1) Find an incubator or accelerator
It's easy to want to accept any potential startup investment money that’s thrown your way. But with such seed capital often comes strings and an expectation of specific returns or ownership that may not jibe with the founder's vision. Getting accepted into an incubator or accelerator program, such as The Echoing Green Fellowship or Santa Clara University's Global Social Benefit Incubator, gives entrepreneurs a stipend while they spend a specified time period (anywhere from five months to two years depending on the program) formulating a more detailed plan for their business, meeting potential investors and receiving training from academics and industry leaders. By the time they leave, they'll not only have specific access to funding thanks to the program, but they'll know exactly the kind of investors they'll be best suited for.
2) Look for your angel
It’s rare that a wealthy benefactor who wants to invest in your great idea just falls into your lap. A site like Gust plays matchmaker for startups and investors, allowing both sides to evaluate each other in a neutral online platform. A resource for U.S. entrepreneurs is regional small business development offices, which are located in most major cities and can give information on fellow local businesses (and potentially the people who fund them).

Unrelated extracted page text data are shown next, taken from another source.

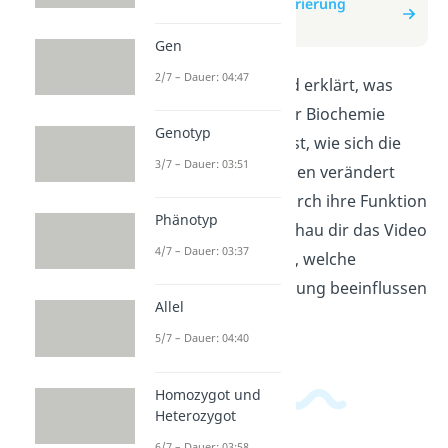
zum Beitrag: Denaturierung
(Biochemie)
Gen
2/7 – Dauer: 04:47
In diesem Video wird erklärt, was
Denaturierung in der Biochemie
Genotyp
bedeutet. Du erfährst, wie sich die
3/7 – Dauer: 03:51
Struktur von Proteinen verändert
und warum sie dadurch ihre Funktion
Phänotyp
verlieren können. Schau dir das Video
4/7 – Dauer: 03:37
an, um zu verstehen, welche
Faktoren Denaturierung beeinflussen
Allel
können.
5/7 – Dauer: 04:40
Homozygot und
Heterozygot
6/7 – Dauer: 03:58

3) Take your company public
Crowdfunding has gained popularity as an effective method for a smaller business —especially one that has a specific social purpose or doesn't need a huge influx of money to get started—to get off the ground. Whether it's through Kickstarter, Indiegogo, GoFundMe or any other similar platform, the key is sharing a good story about your mission and making investors feel like they're part of something, no matter how small the contribution. With the right campaign, you could end up with even more startup capital than imagined, as happened to the founders of the pocket-sized medical scanner Scanadu Scout, whose initial fundraising goal of $100,000 turned into almost $1.7 million.
4)Seek professional help
Before you take venture capital money, look for an accountant. Plenty of accounting firms, including big international ones like PWC, have specific professionals dedicated to advising entrepreneurs on the right ways to raise capital in order to prepare for their exit strategy, whether it be an IPO or acquisition. Meet with them before you take any money, not afterwards.